Regarding equipment, the VLA representative believes that millions of TEUs being stuck on ships for at least 2 more weeks, possibly longer due to detours and port congestion, will cause a sudden drop in the number of empty containers returning to Asia. Notably, a large number of containers are currently "stuck" in the Gulf region, unable to return to Asia.
"In the next 3-4 weeks, many ports and warehouses in Asia, including Vietnam, will face a shortage of empty containers, especially refrigerated containers (which have a slow turnaround due to high technical requirements)," said Mr. Chung.
"As a result, the export activities of the seafood industry and other fresh food sectors such as fruits, vegetables, meat, and pharmaceuticals will be affected."
This will lead to soaring fuel and insurance costs, coupled with a shortage of space, pushing freight rates to Europe to skyrocket.

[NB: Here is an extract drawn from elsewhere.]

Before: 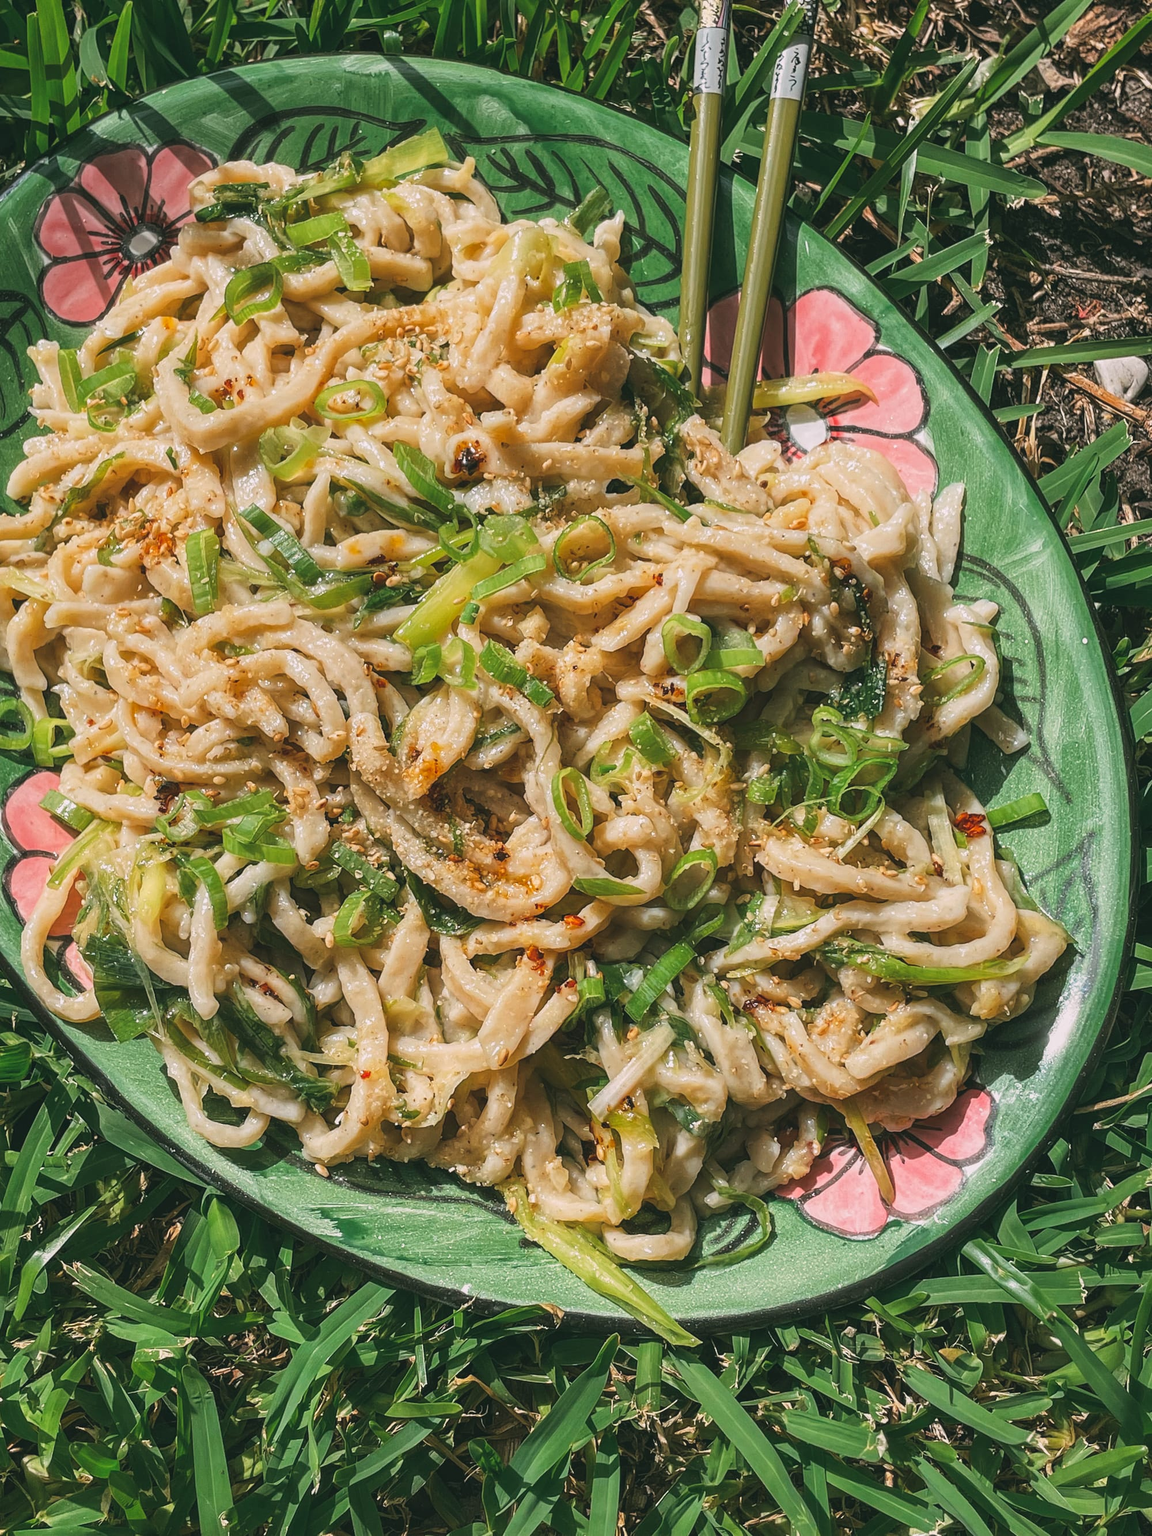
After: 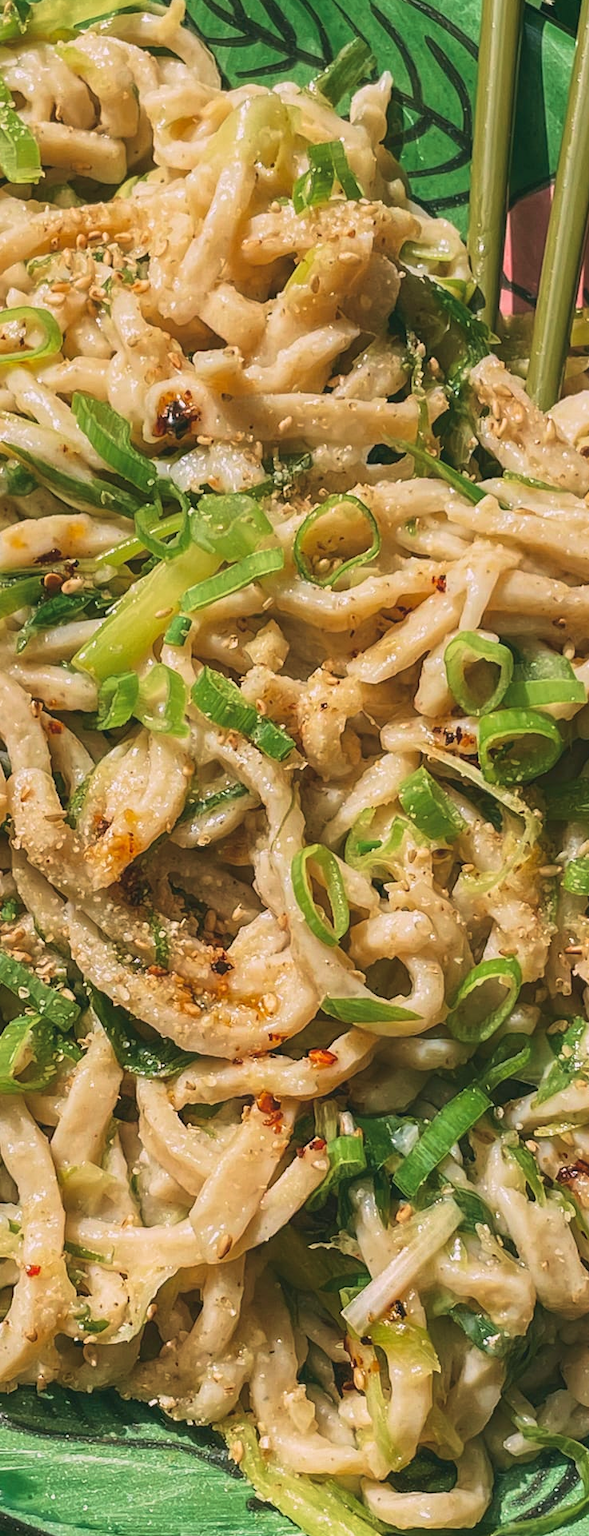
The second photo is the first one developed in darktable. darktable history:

"In the worst-case scenario, if the Strait of Hormuz is completely closed and prolonged, the consequences will be severe. Goods will be stuck, hundreds of ships and millions of containers will be trapped in the Persian Gulf or at transshipment ports, incurring enormous storage and yard costs," said Mr. Chung.
Additionally, Vietnam risks losing a significant portion of the Middle East market due to the complete disruption of goods flow. All of Vietnam's exports to the UAE, Qatar, Kuwait, Bahrain, etc., will be completely halted as they cannot be transported through the Strait of Hormuz.
Particularly, an oil price shock will occur. With 20% of the world's oil passing through Hormuz, closing this strait will push fuel prices to record levels, leading to increased transport surcharges and domestic transportation costs. Many of Vietnam's key export sectors, such as textiles, footwear, and furniture, will face significant challenges as consumer demand declines, and importers will immediately suspend or cancel existing orders.
Diversification and quick adaptation
In the face of existential challenges, Mr. Chung and the VLA have proposed a seven-point solution roadmap for export businesses to proactively respond.
First, businesses need to immediately suspend new orders to this region to renegotiate optimal solutions.
Second, for shipments in transit, logistics units should be required to regularly update the status of affected shipments and provide optimal support solutions to minimize risks and additional costs.
Third, this is the time to renegotiate terms to share risks. Businesses should propose an automatic price adjustment mechanism when freight rates exceed thresholds, extend delivery times corresponding to delays due to conflict, and waive late delivery penalties for a certain period.
Fourth, to consider combining multimodal transport solutions such as Sea-Air, Sea-Rail; use safe transshipment hubs; split shipments across different services to spread the risk of missing ships. Particularly, businesses should consider the option of intermodal rail transport with the Trans-Asian-European railway through China and Kazakhstan, considered the optimal solution.
Fifth, proactively forecast and build adaptation plans to minimize risks, losses from incidents in international trade, transportation, and related issues; and prepare timely response plans to limit impacts on the supply chain and business operations.
Sixth, quickly promote the search for new customers/partners/markets to replace.
Seventh, regularly update market information, analyze, evaluate, and adjust plans when necessary; coordinate with industry associations and relevant authorities to receive updated information, guidance, and support to promptly respond to arising situations.